Ipca Laboratories said on Thursday the US Food and Drug Administration (USFDA) has issued three observations under form 483 for the company’s formulation manufacturing facility at Piparia, near Silvassa.

The observations were followed by the USFDA inspection at the site from April 18 to April 26. The company told stock exchanges it will work closely with the drug administrator to resolve the issues.

Ipca’s US business suffered after the USFDA put import bans on three of its sites: Silvassa, Indore SEZ, and API plant in Ratlam. Mumbai-based Ipca drew 46.89 per cent of its revenues from exports in FY22. Of this, around 20 percent came from the US, according to the company’s FY22 annual report.

Ipca said on Monday it had acquired a 33.38 percent stake in Unichem Laboratories for Rs 1,034 crore at Rs 440 per share. The company also approved an open offer of up to 26 percent in Unichem at Rs 440 per share, aggregating to Rs 805 crore.

Ipca said that it saw status quo from the USFDA on its plants with no developments.
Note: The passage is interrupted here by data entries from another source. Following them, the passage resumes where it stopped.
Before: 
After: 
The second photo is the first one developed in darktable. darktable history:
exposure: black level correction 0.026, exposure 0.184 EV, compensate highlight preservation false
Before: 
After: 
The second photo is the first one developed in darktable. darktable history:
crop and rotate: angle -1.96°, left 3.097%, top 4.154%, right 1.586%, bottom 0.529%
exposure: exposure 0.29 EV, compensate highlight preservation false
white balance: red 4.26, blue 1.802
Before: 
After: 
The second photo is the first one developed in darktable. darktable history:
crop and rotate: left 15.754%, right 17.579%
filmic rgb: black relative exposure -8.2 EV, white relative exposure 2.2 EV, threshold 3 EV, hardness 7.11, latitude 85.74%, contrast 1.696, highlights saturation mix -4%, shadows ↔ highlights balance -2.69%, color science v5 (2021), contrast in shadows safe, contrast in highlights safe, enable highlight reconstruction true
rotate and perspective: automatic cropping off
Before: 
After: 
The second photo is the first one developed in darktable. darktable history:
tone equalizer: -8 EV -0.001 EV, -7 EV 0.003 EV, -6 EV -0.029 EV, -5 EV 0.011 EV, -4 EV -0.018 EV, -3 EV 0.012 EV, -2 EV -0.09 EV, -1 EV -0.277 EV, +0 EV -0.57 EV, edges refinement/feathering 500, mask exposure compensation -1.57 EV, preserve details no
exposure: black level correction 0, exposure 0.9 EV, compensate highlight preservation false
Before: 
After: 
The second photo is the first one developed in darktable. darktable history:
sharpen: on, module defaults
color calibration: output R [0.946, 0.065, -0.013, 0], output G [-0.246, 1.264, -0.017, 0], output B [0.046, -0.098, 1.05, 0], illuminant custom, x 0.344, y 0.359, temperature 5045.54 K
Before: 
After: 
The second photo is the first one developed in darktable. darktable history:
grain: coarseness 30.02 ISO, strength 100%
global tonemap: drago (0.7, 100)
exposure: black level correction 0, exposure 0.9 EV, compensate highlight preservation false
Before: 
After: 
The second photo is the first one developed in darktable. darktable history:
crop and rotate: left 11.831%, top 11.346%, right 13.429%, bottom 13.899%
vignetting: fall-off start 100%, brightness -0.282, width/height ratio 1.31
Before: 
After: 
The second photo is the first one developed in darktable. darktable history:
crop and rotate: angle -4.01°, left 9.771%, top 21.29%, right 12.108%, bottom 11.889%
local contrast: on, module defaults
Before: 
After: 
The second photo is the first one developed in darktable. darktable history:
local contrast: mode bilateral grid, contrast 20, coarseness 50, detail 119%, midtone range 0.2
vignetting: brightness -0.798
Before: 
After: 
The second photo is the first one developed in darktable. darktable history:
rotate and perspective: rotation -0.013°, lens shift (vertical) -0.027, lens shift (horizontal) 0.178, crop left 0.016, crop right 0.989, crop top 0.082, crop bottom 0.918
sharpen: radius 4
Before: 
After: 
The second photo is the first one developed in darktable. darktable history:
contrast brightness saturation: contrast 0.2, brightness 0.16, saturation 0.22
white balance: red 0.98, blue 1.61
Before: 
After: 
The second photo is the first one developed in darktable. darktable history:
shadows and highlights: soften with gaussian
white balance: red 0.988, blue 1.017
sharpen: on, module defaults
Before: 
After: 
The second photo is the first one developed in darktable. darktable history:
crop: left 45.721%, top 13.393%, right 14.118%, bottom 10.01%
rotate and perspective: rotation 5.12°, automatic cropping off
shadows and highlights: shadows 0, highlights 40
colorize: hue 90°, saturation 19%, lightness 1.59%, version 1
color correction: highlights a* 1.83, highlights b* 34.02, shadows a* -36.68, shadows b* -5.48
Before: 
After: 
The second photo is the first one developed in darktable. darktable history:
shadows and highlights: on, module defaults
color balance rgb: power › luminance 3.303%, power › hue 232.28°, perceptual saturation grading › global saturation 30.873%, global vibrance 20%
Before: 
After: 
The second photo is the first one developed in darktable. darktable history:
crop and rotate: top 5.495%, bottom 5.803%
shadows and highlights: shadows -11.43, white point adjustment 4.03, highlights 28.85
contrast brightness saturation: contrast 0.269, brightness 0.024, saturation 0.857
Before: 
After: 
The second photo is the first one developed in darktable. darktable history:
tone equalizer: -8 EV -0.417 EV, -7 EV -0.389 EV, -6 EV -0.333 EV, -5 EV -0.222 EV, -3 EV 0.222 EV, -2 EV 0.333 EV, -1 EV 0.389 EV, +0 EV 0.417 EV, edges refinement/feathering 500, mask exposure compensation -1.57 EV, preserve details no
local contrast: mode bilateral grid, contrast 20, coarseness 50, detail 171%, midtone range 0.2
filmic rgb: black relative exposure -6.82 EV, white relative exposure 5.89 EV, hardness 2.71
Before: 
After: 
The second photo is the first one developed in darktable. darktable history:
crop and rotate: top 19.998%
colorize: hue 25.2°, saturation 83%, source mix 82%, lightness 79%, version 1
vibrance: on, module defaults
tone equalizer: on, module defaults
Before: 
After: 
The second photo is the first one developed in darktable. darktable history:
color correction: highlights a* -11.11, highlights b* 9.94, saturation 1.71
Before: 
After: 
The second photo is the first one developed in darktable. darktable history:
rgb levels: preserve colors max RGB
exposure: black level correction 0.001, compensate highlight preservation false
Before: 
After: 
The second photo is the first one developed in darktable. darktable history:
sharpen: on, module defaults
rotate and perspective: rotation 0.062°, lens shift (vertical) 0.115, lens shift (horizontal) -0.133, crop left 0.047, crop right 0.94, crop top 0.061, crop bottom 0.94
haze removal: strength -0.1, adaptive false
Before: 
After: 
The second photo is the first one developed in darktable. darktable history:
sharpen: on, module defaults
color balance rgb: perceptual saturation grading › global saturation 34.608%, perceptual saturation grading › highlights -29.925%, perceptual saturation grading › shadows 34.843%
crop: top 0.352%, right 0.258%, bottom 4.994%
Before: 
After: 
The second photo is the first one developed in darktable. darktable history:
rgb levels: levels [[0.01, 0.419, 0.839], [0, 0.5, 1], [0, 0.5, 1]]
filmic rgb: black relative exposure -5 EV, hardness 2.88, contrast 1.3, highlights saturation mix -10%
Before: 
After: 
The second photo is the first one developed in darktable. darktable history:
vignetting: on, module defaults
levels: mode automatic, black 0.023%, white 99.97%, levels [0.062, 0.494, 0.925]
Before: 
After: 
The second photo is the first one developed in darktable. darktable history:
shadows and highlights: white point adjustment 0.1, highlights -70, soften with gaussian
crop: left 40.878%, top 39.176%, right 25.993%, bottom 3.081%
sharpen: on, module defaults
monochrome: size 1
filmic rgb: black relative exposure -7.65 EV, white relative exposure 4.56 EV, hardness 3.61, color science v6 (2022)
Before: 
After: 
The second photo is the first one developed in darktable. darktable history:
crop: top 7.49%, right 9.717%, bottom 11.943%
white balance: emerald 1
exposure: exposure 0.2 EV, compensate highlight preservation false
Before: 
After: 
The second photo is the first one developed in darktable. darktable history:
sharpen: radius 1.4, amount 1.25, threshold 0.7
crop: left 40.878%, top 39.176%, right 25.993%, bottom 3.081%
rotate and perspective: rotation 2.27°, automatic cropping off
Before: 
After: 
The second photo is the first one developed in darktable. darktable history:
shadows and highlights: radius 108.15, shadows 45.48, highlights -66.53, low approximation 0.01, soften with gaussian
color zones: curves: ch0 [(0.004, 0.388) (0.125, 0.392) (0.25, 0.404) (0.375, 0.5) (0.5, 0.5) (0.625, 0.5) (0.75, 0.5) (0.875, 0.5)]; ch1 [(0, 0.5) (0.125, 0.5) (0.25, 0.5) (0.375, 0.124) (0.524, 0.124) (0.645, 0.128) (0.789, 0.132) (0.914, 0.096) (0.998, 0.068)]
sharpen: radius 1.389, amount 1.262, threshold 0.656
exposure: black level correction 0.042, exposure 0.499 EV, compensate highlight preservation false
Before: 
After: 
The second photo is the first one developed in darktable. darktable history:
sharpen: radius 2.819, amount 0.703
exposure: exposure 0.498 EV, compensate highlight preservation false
Ipca’s shares have been bleeding since the Unichem deal announcement, breaching the 52-week low and hitting a low of Rs 690 in the morning trade on Thursday. The stock, on Wednesday, traded at the lowest levels for three years and was down 20 per cent in two days. In the last one year, the stock has fallen 30 per cent and is down 17 per cent since the start of 2023.

Analysts said the company may have allocated capital on a low value, low margin generics business of Unichem.

Analysts at Nuvama Research said: “We are cautious on Ipca’s proposed acquisition of up to 60 percent stake in Unichem as it gets a plain-vanilla generics portfolio; and  flat revenues for last four years and, while 15–17 percent revenue guidance is strong, execution is awaited. Besides, a Rs 3000 crore valuation implies around 10x mid-FY26 estimated EBITDA—lofty even if Rs 300 crore EBITDA guidance in two–three years is met.”

Ipca went for Unichem to assuage the impact of its troubles with the USFDA. “The acquisition will allow IPCA to re-enter US formulation generic market, however at 2.3x sales, as acquisition cost is expensive in our view given challenges and uncertainty associated with the US market,” said Param Desai, analyst with Prabhudas Lilladher.